**PASSAGE PRÉSENTÉ:**
______________________________

29 février 2016
Quota de contraventions: des policiers sous haute surveillance
Par: L'Oeil Régional

POLICE. Aucune sanction n’a été imposée à l’endroit des policiers de la circulation qui quittaient leur poste après avoir remis leur quota de contraventions; ils sont maintenant surveillés depuis janvier 2015.

Le nouveau directeur de la Régie de police intermunicipale Richelieu-Saint-Laurent, Bruno Pasquini, explique que la situation était déjà corrigée lors de son arrivée en poste en juin 2015. «Au moment de ces allégations, la direction de la police avait décidé de mettre en place un plan de redressement. J’étais d’accord avec cette option et j’ai aussi demandé que quelques règles soient ajoutées.»

En juin dernier, Radio-Canada et  TC Media avaient révélé que des policiers attitrés à la circulation, une fois leur quota de contraventions atteint, retournaient à leur domicile pour se la couler douce, faire trempette dans leur spa ou jouer à des jeux vidéo.

M. Pasquini admet que certains policiers attitrés à la circulation ont peut-être exagéré en prenant plus de temps que la période de repas leur autorisait, et que c’est inacceptable. Mais il est d’avis que si une plus grande supervision avait été exercée, cette situation ne se serait probablement pas produite.

______________________________

**EXTRAITS DE DONNÉES:**
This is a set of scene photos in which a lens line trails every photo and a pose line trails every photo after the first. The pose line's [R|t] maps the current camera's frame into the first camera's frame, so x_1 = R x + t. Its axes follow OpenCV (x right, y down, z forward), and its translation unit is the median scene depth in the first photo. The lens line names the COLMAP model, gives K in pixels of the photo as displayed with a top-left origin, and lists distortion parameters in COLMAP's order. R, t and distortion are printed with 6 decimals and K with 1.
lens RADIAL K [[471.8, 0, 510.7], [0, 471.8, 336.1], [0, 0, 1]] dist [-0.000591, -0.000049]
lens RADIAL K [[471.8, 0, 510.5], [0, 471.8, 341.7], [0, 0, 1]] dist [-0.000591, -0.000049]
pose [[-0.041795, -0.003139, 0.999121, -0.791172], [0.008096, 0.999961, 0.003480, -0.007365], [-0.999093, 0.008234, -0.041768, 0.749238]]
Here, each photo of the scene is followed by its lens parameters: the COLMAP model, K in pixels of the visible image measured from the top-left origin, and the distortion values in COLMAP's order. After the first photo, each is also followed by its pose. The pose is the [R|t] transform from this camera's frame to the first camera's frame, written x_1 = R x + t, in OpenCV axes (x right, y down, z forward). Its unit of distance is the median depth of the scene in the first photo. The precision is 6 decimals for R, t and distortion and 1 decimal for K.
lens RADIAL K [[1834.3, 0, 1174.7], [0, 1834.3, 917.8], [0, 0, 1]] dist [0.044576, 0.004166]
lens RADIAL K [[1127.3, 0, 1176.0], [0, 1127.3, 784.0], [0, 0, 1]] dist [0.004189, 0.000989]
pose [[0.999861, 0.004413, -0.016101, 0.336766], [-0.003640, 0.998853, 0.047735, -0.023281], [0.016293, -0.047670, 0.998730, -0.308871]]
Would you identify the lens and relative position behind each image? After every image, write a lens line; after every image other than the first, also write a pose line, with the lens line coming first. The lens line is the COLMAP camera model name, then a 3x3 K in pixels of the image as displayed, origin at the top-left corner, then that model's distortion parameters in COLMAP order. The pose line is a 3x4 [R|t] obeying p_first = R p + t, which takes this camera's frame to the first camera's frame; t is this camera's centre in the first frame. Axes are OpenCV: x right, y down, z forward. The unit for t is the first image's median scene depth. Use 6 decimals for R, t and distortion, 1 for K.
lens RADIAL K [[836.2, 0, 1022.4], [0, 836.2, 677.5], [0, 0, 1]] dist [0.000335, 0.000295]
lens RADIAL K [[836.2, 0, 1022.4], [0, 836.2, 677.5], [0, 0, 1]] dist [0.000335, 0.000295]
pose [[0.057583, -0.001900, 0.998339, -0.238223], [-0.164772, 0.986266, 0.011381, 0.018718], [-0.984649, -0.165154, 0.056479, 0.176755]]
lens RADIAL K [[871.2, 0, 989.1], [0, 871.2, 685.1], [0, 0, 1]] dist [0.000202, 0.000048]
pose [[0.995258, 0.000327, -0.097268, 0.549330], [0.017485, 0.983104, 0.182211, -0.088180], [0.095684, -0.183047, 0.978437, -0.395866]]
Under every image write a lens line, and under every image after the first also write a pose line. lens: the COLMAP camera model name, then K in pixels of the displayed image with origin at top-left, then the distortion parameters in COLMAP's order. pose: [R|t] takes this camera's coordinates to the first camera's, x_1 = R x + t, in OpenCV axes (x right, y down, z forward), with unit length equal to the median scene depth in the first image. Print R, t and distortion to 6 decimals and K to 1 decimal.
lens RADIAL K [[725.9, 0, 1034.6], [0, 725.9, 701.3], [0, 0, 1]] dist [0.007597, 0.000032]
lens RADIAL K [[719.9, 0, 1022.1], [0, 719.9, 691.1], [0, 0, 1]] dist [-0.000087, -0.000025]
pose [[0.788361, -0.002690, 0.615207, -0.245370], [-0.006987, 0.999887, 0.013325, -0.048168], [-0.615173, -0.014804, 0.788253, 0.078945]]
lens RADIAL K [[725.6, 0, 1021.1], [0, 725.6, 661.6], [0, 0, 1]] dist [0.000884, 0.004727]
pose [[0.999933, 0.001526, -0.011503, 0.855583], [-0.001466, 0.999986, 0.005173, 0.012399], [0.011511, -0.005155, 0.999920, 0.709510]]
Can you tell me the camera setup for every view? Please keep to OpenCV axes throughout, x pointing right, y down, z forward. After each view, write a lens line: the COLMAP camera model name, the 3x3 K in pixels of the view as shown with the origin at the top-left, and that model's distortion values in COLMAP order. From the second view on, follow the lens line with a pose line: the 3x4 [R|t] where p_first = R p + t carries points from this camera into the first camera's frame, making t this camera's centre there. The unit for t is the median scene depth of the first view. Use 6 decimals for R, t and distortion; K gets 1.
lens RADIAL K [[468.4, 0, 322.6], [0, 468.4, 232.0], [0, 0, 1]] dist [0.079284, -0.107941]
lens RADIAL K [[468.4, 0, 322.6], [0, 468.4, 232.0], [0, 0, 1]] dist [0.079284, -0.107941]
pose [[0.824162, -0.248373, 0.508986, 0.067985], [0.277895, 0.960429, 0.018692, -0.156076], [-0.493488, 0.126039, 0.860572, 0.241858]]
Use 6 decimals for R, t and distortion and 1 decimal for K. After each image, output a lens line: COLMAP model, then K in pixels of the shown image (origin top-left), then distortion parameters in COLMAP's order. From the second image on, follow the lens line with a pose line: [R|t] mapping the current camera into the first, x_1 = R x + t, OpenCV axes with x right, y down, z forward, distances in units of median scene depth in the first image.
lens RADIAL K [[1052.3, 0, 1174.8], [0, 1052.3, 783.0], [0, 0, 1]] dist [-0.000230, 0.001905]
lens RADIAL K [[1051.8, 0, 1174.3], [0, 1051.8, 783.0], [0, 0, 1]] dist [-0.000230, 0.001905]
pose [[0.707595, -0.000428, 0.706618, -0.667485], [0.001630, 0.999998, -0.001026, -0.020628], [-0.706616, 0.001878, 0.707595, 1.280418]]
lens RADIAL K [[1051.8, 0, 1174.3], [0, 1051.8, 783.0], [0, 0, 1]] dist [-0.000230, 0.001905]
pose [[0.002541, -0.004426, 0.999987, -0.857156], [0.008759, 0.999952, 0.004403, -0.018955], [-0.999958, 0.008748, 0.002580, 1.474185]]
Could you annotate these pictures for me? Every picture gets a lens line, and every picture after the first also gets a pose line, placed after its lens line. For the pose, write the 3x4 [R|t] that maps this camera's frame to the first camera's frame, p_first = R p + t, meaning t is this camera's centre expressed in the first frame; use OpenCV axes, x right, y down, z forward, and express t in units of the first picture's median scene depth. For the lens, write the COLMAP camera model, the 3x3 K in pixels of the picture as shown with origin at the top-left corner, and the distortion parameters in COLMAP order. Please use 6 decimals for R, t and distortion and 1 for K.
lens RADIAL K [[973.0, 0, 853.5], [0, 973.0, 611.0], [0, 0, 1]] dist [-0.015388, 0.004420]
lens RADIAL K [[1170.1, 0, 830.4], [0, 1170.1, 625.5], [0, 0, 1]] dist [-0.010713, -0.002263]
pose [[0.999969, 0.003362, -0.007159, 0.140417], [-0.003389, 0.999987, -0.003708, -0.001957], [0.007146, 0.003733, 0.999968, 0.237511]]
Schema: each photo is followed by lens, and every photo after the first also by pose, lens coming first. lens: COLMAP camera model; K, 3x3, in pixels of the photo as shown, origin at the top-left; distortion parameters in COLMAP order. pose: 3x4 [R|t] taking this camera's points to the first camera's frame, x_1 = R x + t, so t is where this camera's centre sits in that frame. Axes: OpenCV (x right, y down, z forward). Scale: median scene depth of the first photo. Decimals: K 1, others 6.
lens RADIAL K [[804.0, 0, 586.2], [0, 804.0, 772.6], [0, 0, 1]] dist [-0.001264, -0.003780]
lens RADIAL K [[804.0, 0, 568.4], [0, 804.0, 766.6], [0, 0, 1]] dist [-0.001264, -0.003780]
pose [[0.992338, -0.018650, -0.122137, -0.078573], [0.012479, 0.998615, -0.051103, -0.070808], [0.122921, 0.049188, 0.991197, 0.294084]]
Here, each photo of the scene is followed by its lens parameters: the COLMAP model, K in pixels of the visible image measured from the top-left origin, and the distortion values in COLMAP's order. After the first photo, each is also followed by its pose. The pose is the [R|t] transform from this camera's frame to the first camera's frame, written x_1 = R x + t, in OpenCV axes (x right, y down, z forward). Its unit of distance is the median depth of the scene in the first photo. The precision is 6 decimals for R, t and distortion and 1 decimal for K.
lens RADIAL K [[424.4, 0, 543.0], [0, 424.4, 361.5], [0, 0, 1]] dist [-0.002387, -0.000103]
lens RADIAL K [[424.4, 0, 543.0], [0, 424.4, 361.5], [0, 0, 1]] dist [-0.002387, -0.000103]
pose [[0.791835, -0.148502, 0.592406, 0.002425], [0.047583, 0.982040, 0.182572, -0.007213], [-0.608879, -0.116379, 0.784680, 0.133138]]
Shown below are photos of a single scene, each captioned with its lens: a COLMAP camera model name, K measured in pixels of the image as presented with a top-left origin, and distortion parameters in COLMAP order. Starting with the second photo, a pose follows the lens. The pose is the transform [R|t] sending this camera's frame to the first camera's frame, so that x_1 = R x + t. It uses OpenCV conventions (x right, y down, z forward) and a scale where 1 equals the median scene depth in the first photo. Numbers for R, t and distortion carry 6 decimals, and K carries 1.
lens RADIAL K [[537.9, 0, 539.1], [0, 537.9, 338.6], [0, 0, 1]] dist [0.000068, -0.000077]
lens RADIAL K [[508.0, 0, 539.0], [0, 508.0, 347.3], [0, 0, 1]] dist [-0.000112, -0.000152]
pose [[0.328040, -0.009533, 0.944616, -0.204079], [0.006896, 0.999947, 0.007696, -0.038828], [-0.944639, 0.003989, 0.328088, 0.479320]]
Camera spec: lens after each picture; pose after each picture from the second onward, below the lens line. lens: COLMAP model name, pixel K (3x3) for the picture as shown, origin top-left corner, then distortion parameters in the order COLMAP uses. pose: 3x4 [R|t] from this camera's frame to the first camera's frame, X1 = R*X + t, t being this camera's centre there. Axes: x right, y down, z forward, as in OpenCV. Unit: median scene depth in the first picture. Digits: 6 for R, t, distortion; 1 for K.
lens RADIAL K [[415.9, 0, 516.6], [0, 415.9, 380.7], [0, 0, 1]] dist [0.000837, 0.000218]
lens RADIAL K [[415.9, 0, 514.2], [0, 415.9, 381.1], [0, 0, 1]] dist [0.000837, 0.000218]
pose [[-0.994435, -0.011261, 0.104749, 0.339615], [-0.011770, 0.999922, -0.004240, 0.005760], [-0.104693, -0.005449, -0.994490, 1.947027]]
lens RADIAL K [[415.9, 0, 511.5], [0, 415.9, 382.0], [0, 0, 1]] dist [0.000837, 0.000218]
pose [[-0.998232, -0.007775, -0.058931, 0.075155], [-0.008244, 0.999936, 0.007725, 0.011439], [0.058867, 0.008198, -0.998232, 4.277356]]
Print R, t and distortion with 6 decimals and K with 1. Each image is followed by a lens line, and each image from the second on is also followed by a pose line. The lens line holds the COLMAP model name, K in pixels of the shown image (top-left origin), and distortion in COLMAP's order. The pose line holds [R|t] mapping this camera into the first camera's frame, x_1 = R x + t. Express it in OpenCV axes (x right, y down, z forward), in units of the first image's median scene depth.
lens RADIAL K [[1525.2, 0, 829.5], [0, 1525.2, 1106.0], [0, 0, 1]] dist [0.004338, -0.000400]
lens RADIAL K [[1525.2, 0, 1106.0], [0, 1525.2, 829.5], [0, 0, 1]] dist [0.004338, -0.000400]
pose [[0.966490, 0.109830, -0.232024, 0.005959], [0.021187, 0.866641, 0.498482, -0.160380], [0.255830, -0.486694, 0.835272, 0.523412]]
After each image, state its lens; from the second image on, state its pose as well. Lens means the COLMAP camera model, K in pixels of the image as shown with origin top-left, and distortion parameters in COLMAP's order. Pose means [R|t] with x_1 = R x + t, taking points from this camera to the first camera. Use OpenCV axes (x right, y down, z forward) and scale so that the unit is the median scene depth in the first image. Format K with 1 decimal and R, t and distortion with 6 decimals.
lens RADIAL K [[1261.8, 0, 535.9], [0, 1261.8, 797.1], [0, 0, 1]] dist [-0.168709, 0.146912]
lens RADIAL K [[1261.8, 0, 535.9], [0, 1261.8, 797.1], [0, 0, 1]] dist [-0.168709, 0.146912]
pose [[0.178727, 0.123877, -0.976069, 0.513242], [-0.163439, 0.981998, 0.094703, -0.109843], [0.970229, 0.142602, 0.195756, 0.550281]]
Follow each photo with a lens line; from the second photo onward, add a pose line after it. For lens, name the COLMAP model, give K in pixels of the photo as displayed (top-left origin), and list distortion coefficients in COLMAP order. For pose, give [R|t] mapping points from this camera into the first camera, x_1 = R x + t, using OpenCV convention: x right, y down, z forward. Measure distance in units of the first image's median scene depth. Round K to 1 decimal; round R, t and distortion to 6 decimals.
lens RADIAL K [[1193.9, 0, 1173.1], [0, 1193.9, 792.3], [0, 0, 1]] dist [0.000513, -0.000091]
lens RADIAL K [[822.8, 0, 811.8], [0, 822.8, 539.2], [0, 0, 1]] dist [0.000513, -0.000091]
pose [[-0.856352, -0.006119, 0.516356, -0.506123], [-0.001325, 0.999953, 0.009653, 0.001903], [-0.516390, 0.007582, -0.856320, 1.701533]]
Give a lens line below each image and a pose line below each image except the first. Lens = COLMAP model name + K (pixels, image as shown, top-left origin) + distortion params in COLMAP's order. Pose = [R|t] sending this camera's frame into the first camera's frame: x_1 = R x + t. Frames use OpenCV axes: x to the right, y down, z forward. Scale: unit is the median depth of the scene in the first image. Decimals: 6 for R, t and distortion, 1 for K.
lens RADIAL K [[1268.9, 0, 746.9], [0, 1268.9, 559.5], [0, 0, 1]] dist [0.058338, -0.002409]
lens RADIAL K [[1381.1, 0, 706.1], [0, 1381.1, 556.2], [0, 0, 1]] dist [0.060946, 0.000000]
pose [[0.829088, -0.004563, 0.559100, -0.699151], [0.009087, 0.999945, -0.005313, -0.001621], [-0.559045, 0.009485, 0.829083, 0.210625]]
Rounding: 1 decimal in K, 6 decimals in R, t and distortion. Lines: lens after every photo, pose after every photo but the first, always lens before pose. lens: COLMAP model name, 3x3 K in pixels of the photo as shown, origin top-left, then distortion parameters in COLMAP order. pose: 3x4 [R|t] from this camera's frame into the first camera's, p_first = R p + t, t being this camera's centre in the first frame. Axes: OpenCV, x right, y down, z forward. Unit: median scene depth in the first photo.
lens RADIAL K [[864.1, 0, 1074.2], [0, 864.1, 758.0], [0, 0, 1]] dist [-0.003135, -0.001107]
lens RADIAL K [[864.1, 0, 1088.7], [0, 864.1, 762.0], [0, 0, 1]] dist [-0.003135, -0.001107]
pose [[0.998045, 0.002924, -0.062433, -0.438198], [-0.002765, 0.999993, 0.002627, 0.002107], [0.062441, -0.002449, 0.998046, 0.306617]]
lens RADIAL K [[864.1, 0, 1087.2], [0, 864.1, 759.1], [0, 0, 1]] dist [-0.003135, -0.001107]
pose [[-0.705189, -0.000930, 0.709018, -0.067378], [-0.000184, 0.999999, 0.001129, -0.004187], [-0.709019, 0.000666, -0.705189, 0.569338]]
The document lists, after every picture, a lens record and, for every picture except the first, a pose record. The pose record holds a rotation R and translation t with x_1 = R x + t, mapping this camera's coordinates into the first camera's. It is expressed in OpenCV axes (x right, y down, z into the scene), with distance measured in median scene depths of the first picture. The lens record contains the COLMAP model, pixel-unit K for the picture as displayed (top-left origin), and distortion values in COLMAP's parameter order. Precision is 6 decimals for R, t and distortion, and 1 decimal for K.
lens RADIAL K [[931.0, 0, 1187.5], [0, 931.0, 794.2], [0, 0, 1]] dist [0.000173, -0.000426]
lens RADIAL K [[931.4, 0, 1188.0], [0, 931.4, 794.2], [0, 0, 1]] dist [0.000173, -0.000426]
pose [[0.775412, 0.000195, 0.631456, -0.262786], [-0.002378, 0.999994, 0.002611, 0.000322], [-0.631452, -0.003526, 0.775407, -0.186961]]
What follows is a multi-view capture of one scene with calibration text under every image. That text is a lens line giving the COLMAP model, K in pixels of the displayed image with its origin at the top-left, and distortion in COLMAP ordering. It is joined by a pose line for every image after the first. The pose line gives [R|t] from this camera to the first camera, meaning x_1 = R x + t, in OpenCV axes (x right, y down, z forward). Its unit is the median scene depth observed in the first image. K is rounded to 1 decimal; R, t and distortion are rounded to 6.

______________________________

Recopiez intégralement l'article sur le quota de contraventions, sans en modifier un seul mot. La liste n'est d'aucune utilité pour ce travail.

29 février 2016
Quota de contraventions: des policiers sous haute surveillance
Par: L'Oeil Régional

POLICE. Aucune sanction n’a été imposée à l’endroit des policiers de la circulation qui quittaient leur poste après avoir remis leur quota de contraventions; ils sont maintenant surveillés depuis janvier 2015.

Le nouveau directeur de la Régie de police intermunicipale Richelieu-Saint-Laurent, Bruno Pasquini, explique que la situation était déjà corrigée lors de son arrivée en poste en juin 2015. «Au moment de ces allégations, la direction de la police avait décidé de mettre en place un plan de redressement. J’étais d’accord avec cette option et j’ai aussi demandé que quelques règles soient ajoutées.»

En juin dernier, Radio-Canada et  TC Media avaient révélé que des policiers attitrés à la circulation, une fois leur quota de contraventions atteint, retournaient à leur domicile pour se la couler douce, faire trempette dans leur spa ou jouer à des jeux vidéo.

M. Pasquini admet que certains policiers attitrés à la circulation ont peut-être exagéré en prenant plus de temps que la période de repas leur autorisait, et que c’est inacceptable. Mais il est d’avis que si une plus grande supervision avait été exercée, cette situation ne se serait probablement pas produite.